_Instruction_. Examine each line of the data, and copy the ones containing "ONLINESHOP".

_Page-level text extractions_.
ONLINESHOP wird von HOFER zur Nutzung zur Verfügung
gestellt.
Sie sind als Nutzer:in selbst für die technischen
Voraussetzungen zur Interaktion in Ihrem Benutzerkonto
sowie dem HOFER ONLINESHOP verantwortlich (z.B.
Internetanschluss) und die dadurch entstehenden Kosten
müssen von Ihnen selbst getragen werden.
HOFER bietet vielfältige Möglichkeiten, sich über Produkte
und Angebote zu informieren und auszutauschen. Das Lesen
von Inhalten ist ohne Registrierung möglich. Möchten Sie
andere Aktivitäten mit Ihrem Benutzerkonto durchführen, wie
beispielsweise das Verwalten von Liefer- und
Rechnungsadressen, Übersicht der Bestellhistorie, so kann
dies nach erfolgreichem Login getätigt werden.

_Answer to this exercise_.
ONLINESHOP wird von HOFER zur Nutzung zur Verfügung
sowie dem HOFER ONLINESHOP verantwortlich (z.B.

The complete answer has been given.